Story Telling has two faces

November 26, 2007

As many people know I tend to avoid the use of Story Telling in connection with my work. Firstly because its not very accurate; most of that work is gathering, permitting self-interpretation, sensing patterns in narrative material. OK a small amount is telling stories, and even that uses an emergent process allowing the story to emerge through multiple interactions. Secondly, I find a lot of what goes under the broad title of Story Telling (especially since the subject has become popular), trite, over evangelical, excessive in its claims and manipulative in all the wrong senses of that word.

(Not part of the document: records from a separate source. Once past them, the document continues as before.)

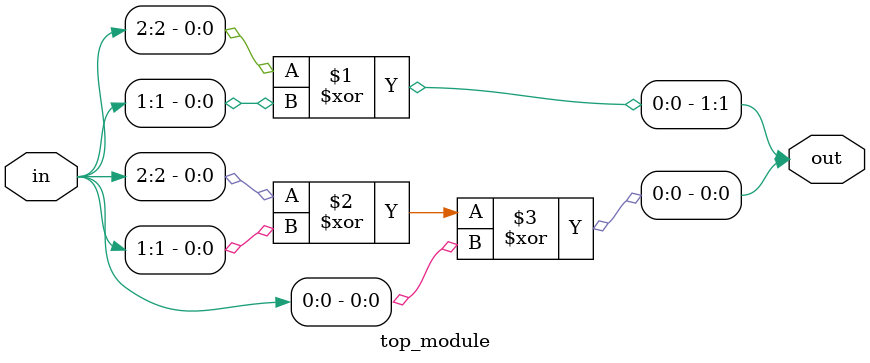
<source format=sv>
module top_module (
	input [2:0] in,
	output [1:0] out
);

	assign out[1] = in[2] ^ in[1];
	assign out[0] = in[2] ^ in[1] ^ in[0];
	
endmodule

</source>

Of course in English Story Telling has two meanings, one a literal description. The other is to deceive, to mislead people to some end. Now a lot of people have sent me this story about the recent Australian election. While all right minded people will celebrate the fall of Howard (OK, this should be no revelation to anyone who knows me and this blog represents my opinions not those of Cognitive Edge) I don’t think we can ascribe that success to Story Telling per se. If we do then we should also attribute his numerous re-elections to a similar process. The journalist has also failed to do basic research. The Australian Labour Party used techniques to rename things derived from US electoral practice rather than formal narrative techniques. This involves establishing key phrases in the electorate mindset, and association of those key words positively or negatively with values. There also took a lot from the Blair years about staying on message, appearing more conservative than the Conservatives etc. etc. While I can admit the necessity of such techniques after a long period in opposition I am still disturbed by them.

Now I am old fashioned enough to hark back to the days where politicians had to hold an audience for an hour in a town hall, or square and deal with hecklers. That meant they not only had to know their subject, but they also had to believe what they were saying. Direct human contact is a great detector of someone who just wants to tell a story. The sound bite culture is to my mind the antithesis of democratic process. The last thing I would want is to endorse or celebrate the abduction of narrative techniques into what can only be described as propaganda.